Chöre zwischen den Trögen
Wie sie kann auch die Funtensee bis zu 25 Personen transportieren – in Brandenburg über den rund einen Kilometer langen Kanal-Abschnitt. Die Kahnpartie ist auch Teil der Strategie von Mönikes, schon die Anreise zum Schiffshebewerk zum Event zu machen – damit die Besucher etwas länger bleiben. Bis zur nächsten Saison soll das Schiffchen wieder mit Elektroantrieb ausgestattet sein. Da ist schon abzusehen, dass es nicht bei einem Shuttle-Boot bleiben wird.

Mönikes ist davon überzeugt, dass das Gelände auch für Großveranstaltungen und Konzerte geeignet ist. Einen Vorgeschmack zeigte im Herbst 2022 die Eröffnungsfeier: Es gab Höhenfeuerwerk, Markt und das erste Hebewerks-Konzert „Höhenrausch“ auf einem Fahrgastschiff im Trog. Ein ähnliches Event im Rahmen der Konzertreihe „Brandenburgisches Sommerkonzert“ soll es am Pfingstsonntag, 28. Mai, mit den „Chören zwischen den Trögen“ geben.

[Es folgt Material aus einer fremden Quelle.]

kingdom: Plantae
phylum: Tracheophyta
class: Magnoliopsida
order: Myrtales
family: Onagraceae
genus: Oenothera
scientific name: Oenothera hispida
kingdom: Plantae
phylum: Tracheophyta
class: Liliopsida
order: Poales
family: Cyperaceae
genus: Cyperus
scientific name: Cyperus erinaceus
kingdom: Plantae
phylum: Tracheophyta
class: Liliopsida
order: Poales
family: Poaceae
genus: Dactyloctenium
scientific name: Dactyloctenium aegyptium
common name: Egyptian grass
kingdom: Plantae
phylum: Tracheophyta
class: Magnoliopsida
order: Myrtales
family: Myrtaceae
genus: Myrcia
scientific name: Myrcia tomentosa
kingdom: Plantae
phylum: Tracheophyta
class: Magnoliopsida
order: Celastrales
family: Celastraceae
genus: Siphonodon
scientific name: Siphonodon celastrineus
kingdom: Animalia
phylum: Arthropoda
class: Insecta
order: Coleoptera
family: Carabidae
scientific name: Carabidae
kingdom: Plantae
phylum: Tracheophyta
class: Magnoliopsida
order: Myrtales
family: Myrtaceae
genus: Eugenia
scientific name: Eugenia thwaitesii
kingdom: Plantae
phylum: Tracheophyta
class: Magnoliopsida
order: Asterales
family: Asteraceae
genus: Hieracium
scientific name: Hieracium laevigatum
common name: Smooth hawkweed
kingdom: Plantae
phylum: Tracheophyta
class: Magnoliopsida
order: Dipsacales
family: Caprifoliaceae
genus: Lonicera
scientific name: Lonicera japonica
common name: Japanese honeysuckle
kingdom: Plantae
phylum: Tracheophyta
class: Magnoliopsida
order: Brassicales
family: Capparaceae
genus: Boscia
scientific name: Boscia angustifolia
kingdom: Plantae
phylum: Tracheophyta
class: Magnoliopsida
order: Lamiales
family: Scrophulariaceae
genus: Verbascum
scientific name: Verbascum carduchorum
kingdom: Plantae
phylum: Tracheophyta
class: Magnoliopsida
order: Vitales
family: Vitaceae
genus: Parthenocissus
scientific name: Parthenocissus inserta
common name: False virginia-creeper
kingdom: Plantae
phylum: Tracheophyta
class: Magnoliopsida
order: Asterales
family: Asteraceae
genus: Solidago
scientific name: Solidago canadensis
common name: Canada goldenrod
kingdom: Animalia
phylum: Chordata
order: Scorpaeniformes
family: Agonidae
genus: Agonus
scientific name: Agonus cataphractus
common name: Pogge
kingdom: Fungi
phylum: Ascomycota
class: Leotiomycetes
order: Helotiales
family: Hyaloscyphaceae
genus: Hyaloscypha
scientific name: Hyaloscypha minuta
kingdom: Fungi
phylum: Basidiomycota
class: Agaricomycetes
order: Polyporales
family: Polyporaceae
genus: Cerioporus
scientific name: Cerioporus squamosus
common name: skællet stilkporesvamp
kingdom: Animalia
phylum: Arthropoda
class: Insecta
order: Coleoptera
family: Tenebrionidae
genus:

Der Touristik-Geschäftsführer sieht die nächsten Jahre als Vorbereitung auf die Zeit, wenn das alte Schiffshebewerk außer Betrieb geht und nur noch als technisches Denkmal erhalten wird. 2028 soll es so weit sein. „Und wir wollen natürlich auch die Hundert-Jahr-Feier erleben“, sagt Mönikes.